Bass shakers will provide vibrations throughout the seating, but the trick with them, as with everything really, is getting them set up properly. If you have them set to high they are a distraction, set to low and they dont add anything. I find mine is good for films but I dont like it on for music. For movies though the tactile effect is pretty good IMO.


----------



## steve1616 (Apr 6, 2009)

I only want them for film for sure. That is when I think the rumble adds another dimension to the film. I would turn it off for music because music doesn't rumble me anyway. That is kind of why I was hoping bass shakers would work because my sub is already plenty to overpower the room with bass sound. I am just wanting that extra effect of rumbling for movies. Does the bass shaker put out the same effect as the deep bass from the sub?


----------



## Guest (Feb 17, 2011)

Sounds like you want the effect of a bass shaker or Tactile Transducer. If you want to do dual subs, you would want to match what you already have, but why shake the room?

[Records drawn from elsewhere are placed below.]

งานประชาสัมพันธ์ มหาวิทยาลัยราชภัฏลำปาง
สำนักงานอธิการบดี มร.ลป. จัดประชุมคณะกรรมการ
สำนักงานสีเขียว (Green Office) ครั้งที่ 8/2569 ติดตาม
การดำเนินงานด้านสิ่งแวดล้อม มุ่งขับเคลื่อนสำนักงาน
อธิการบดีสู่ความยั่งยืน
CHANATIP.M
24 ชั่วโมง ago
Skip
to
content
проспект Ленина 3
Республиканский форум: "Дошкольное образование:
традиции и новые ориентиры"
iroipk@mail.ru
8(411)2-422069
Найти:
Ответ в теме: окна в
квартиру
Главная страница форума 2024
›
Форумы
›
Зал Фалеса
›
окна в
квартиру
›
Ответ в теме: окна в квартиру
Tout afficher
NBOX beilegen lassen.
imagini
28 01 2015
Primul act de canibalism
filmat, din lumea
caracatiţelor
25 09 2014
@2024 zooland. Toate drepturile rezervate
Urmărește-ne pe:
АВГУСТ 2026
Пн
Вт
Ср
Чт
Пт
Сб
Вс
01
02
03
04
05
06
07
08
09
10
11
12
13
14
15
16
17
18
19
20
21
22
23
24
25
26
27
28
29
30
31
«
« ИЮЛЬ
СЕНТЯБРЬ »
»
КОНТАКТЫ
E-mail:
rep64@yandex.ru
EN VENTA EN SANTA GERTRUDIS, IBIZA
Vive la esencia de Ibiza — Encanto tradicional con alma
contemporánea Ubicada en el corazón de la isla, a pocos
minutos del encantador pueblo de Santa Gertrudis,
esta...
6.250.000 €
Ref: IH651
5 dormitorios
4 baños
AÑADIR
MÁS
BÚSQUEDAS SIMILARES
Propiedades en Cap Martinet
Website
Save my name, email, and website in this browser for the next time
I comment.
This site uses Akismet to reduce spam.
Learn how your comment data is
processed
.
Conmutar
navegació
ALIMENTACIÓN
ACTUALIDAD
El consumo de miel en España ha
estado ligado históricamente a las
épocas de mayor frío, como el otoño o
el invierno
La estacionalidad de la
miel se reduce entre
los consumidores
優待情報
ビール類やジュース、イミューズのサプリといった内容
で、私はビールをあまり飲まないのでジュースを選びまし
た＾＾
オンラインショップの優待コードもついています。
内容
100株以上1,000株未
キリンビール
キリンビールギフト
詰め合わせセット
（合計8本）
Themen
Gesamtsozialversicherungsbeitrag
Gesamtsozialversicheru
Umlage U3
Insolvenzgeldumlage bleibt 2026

This little guy should work.  http://www.parts-express.com/pe/showdetl.cfm?Partnumber=300-861


----------



## steve1616 (Apr 6, 2009)

Do I need one shaker for every seat? I think the shakers or tactile transducers are definitely what I should get. If I ever got another sub, it would be just to smooth my frequency response across my room.


----------



## steve1616 (Apr 6, 2009)

I forgot to ask, is the bass shaker in your provided link a lot better than the aura pro. I am just asking because the aura pro is a lot cheaper.


----------



## Guest (Feb 17, 2011)

steve1616 said:


> Do I need one shaker for every seat? I think the shakers or tactile transducers are definitely what I should get. If I ever got another sub, it would be just to smooth my frequency response across my room.


If you want to stay 4 ohm, you will need 4 of them. Or just one below your seat. Might be able to do two at 8ohm depending on the amp you use. Or check madisound and partsexpress for the best price on the arura bass shaker. When they go on sale, it is easier to afford more of them.


----------